EXTRACTED ENTRIES —
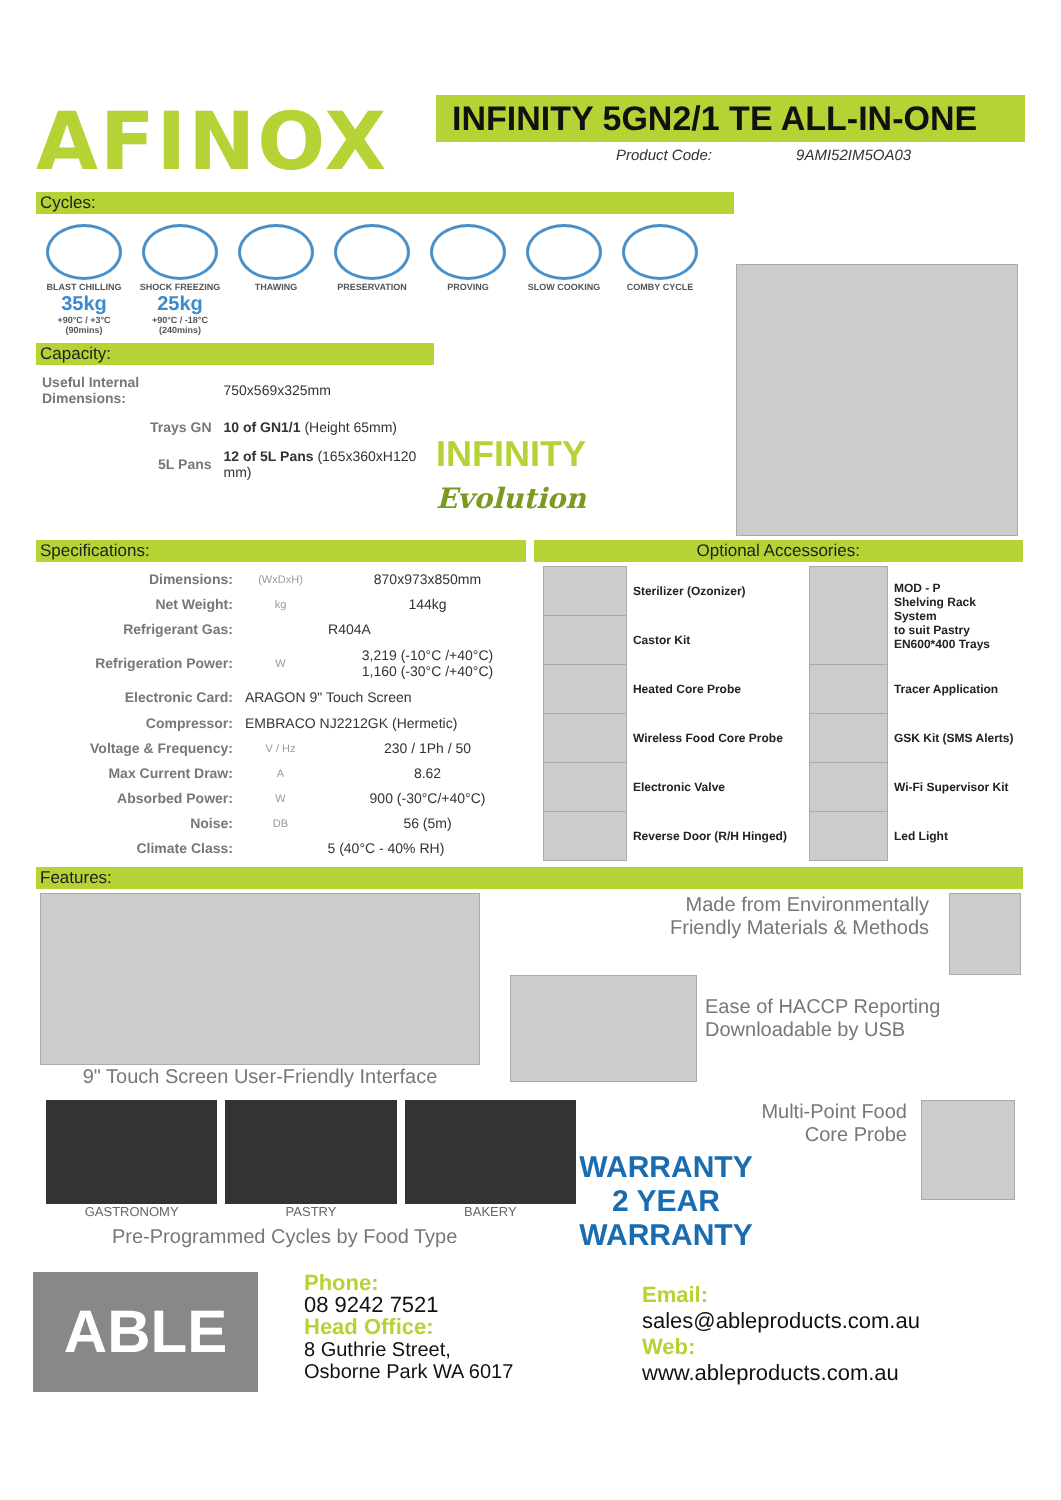AFINOX
INFINITY 5GN2/1 TE ALL-IN-ONE
Product Code: 9AMI52IM5OA03
Cycles:
BLAST CHILLING
35kg
+90°C / +3°C
(90mins)
SHOCK FREEZING
25kg
+90°C / -18°C
(240mins)
THAWING
PRESERVATION
PROVING
SLOW COOKING
COMBY CYCLE
Capacity:
| Useful Internal Dimensions: | 750x569x325mm |
| Trays GN | 10 of GN1/1 (Height 65mm) |
| 5L Pans | 12 of 5L Pans (165x360xH120 mm) |
INFINITY
Evolution
Specifications: Optional Accessories:
| Dimensions: | (WxDxH) | 870x973x850mm |
| Net Weight: | kg | 144kg |
| Refrigerant Gas: | | R404A |
| Refrigeration Power: | W | 3,219 (-10°C /+40°C) 1,160 (-30°C /+40°C) |
| Electronic Card: | ARAGON 9" Touch Screen | |
| Compressor: | EMBRACO NJ2212GK (Hermetic) | |
| Voltage & Frequency: | V / Hz | 230 / 1Ph / 50 |
| Max Current Draw: | A | 8.62 |
| Absorbed Power: | W | 900 (-30°C/+40°C) |
| Noise: | DB | 56 (5m) |
| Climate Class: | 5 (40°C - 40% RH) | |
| | Sterilizer (Ozonizer) | | MOD - P Shelving Rack System to suit Pastry EN600*400 Trays |
| | Castor Kit | | |
| | Heated Core Probe | | Tracer Application |
| | Wireless Food Core Probe | | GSK Kit (SMS Alerts) |
| | Electronic Valve | | Wi-Fi Supervisor Kit |
| | Reverse Door (R/H Hinged) | | Led Light |
Features:
9" Touch Screen User-Friendly Interface Made from Environmentally
Friendly Materials & Methods
Ease of HACCP Reporting
Downloadable by USB
GASTRONOMY PASTRY BAKERY
Pre-Programmed Cycles by Food Type
Multi-Point Food
Core Probe
WARRANTY
2 YEAR
WARRANTY
ABLE
Phone:
08 9242 7521
Head Office:
8 Guthrie Street,
Osborne Park WA 6017
Email:
sales@ableproducts.com.au
Web:
www.ableproducts.com.au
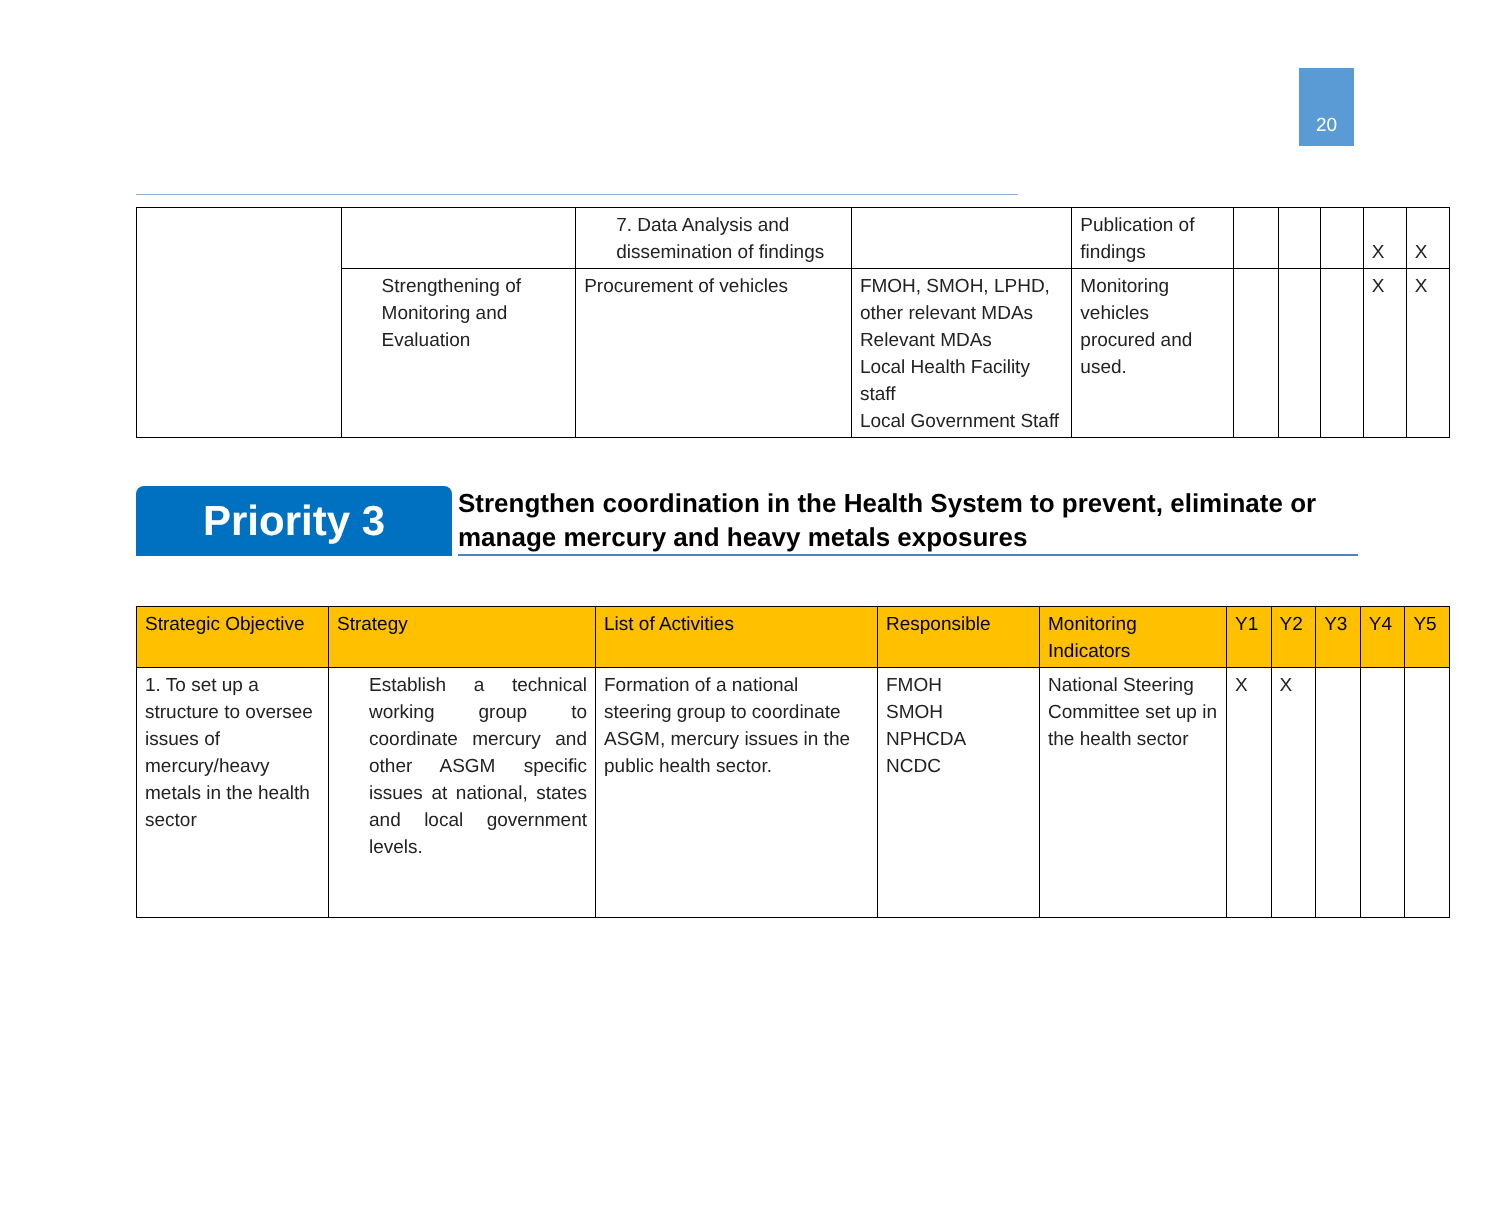20
| | | 7. Data Analysis and dissemination of findings | | Publication of findings | | | | X | X |
| | Strengthening of Monitoring and Evaluation | Procurement of vehicles | FMOH, SMOH, LPHD, other relevant MDAs Relevant MDAs Local Health Facility staff Local Government Staff | Monitoring vehicles procured and used. | | | | X | X |
Priority 3
Strengthen coordination in the Health System to prevent, eliminate or manage mercury and heavy metals exposures
| Strategic Objective | Strategy | List of Activities | Responsible | Monitoring Indicators | Y1 | Y2 | Y3 | Y4 | Y5 |
| --- | --- | --- | --- | --- | --- | --- | --- | --- | --- |
| 1. To set up a structure to oversee issues of mercury/heavy metals in the health sector | Establish a technical working group to coordinate mercury and other ASGM specific issues at national, states and local government levels. | Formation of a national steering group to coordinate ASGM, mercury issues in the public health sector. | FMOH SMOH NPHCDA NCDC | National Steering Committee set up in the health sector | X | X | | | |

WORK TASK —
A faithful copy is needed: reproduce all of the data above, leaving the pictures out.

COMPLETED TASK —
AFINOX
INFINITY 5GN2/1 TE ALL-IN-ONE
Product Code: 9AMI52IM5OA03
Cycles:
BLAST CHILLING
35kg
+90°C / +3°C
(90mins)
SHOCK FREEZING
25kg
+90°C / -18°C
(240mins)
THAWING
PRESERVATION
PROVING
SLOW COOKING
COMBY CYCLE
Capacity:
| Useful Internal Dimensions: | 750x569x325mm |
| Trays GN | 10 of GN1/1 (Height 65mm) |
| 5L Pans | 12 of 5L Pans (165x360xH120 mm) |
INFINITY
Evolution
Specifications: Optional Accessories:
| Dimensions: | (WxDxH) | 870x973x850mm |
| Net Weight: | kg | 144kg |
| Refrigerant Gas: | | R404A |
| Refrigeration Power: | W | 3,219 (-10°C /+40°C) 1,160 (-30°C /+40°C) |
| Electronic Card: | ARAGON 9" Touch Screen | |
| Compressor: | EMBRACO NJ2212GK (Hermetic) | |
| Voltage & Frequency: | V / Hz | 230 / 1Ph / 50 |
| Max Current Draw: | A | 8.62 |
| Absorbed Power: | W | 900 (-30°C/+40°C) |
| Noise: | DB | 56 (5m) |
| Climate Class: | 5 (40°C - 40% RH) | |
| | Sterilizer (Ozonizer) | | MOD - P Shelving Rack System to suit Pastry EN600*400 Trays |
| | Castor Kit | | |
| | Heated Core Probe | | Tracer Application |
| | Wireless Food Core Probe | | GSK Kit (SMS Alerts) |
| | Electronic Valve | | Wi-Fi Supervisor Kit |
| | Reverse Door (R/H Hinged) | | Led Light |
Features:
9" Touch Screen User-Friendly Interface Made from Environmentally
Friendly Materials & Methods
Ease of HACCP Reporting
Downloadable by USB
GASTRONOMY PASTRY BAKERY
Pre-Programmed Cycles by Food Type
Multi-Point Food
Core Probe
WARRANTY
2 YEAR
WARRANTY
ABLE
Phone:
08 9242 7521
Head Office:
8 Guthrie Street,
Osborne Park WA 6017
Email:
sales@ableproducts.com.au
Web:
www.ableproducts.com.au
20
| | | 7. Data Analysis and dissemination of findings | | Publication of findings | | | | X | X |
| | Strengthening of Monitoring and Evaluation | Procurement of vehicles | FMOH, SMOH, LPHD, other relevant MDAs Relevant MDAs Local Health Facility staff Local Government Staff | Monitoring vehicles procured and used. | | | | X | X |
Priority 3
Strengthen coordination in the Health System to prevent, eliminate or manage mercury and heavy metals exposures
| Strategic Objective | Strategy | List of Activities | Responsible | Monitoring Indicators | Y1 | Y2 | Y3 | Y4 | Y5 |
| --- | --- | --- | --- | --- | --- | --- | --- | --- | --- |
| 1. To set up a structure to oversee issues of mercury/heavy metals in the health sector | Establish a technical working group to coordinate mercury and other ASGM specific issues at national, states and local government levels. | Formation of a national steering group to coordinate ASGM, mercury issues in the public health sector. | FMOH SMOH NPHCDA NCDC | National Steering Committee set up in the health sector | X | X | | | |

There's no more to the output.